Mining for metals to create batteries and solar panels will come at an environmental cost, but not nearly so dear a price as continuing with fossil fuels

ENVIRONMENTALISTS making the case for a transition to renewable energy have often found the prevailing wind blowing in their faces. Solar and wind power have been dismissed as too expensive, too inefficient, too unreliable or too ugly. In recent years, however, the wind has changed direction. Even if these criticisms were once true, they no longer are.

But there is a counterblast that may yet force the wind to do another U-turn: green energy is very resource-hungry. Building an offshore wind plant, for example, consumes 13 times as many minerals as erecting a gas-fired power plant of equal capacity. According to the International Energy Agency, to hit net zero by 2050, the world will have to increase its production of minerals such as lithium, copper, nickel and the rare earth elements sixfold.

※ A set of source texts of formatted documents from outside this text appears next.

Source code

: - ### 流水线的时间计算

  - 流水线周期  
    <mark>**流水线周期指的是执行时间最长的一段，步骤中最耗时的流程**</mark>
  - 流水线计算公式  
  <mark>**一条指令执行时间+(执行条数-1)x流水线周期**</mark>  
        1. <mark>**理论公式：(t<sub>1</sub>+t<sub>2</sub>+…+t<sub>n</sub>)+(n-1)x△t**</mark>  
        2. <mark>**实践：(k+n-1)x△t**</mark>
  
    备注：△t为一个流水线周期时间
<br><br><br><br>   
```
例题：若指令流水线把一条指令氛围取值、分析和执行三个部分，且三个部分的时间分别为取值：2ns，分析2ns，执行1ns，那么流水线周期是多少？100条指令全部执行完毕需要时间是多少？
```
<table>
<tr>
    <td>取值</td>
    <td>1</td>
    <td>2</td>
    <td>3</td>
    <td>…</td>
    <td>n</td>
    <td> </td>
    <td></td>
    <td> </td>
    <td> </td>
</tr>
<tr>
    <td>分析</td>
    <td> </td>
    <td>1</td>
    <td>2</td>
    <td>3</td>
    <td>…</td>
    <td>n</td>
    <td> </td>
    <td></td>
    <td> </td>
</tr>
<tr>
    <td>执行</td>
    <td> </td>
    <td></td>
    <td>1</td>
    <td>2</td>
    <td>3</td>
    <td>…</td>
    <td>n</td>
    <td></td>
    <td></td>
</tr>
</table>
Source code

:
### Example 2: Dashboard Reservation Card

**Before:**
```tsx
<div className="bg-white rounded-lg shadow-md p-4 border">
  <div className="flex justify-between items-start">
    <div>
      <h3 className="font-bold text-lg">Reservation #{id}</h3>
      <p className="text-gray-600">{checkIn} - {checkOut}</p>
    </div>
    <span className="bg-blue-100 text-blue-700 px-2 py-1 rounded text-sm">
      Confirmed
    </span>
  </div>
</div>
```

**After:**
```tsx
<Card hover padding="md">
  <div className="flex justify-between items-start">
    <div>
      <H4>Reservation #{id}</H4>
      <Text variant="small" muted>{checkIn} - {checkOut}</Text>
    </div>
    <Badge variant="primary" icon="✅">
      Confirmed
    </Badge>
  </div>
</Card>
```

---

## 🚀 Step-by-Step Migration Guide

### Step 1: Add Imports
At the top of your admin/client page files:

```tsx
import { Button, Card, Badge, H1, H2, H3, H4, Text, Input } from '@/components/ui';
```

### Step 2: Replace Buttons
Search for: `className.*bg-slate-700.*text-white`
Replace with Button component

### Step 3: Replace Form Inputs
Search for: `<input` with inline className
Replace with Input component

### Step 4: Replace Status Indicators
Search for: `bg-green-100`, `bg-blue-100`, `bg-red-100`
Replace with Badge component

On the face of it, that presents a dilemma. Our planet holds more than enough of the minerals, but getting them out of the ground is difficult without making a hell of a mess. Humans have a huge impact on landscapes generally, creating mountains of waste. Mining is particularly bad for the environment, though, consuming vast amounts of energy and producing more waste than any other human activity. Scale that up six times and it is tempting to dismiss the renewables transition as a green herring, potentially creating something worse than we already have.

“The carbon savings from a green transition far outweigh the costs of not doing it”

Tempting, but wrong. Yes, mining as practised is an environmental disaster, but as  Will a scramble to mine metals undermine the clean energy revolution? reveals, it doesn’t have to be that way. There are huge gains to be made. Chile, for example – which is rich in copper and lithium – is pioneering the transition to zero-carbon mining. New mining technologies likened to keyhole surgery are in development too.

The sixfold figure also ignores the fact that fossil fuels are themselves minerals that have to be extracted at huge environmental cost. Take that into account and the carbon savings from a green transition far outweigh the costs of not doing it. Apologists for fossil fuels may try to smear renewables as being no cleaner, or perhaps even worse. As so often in the past, they would be both wrong and dishonest.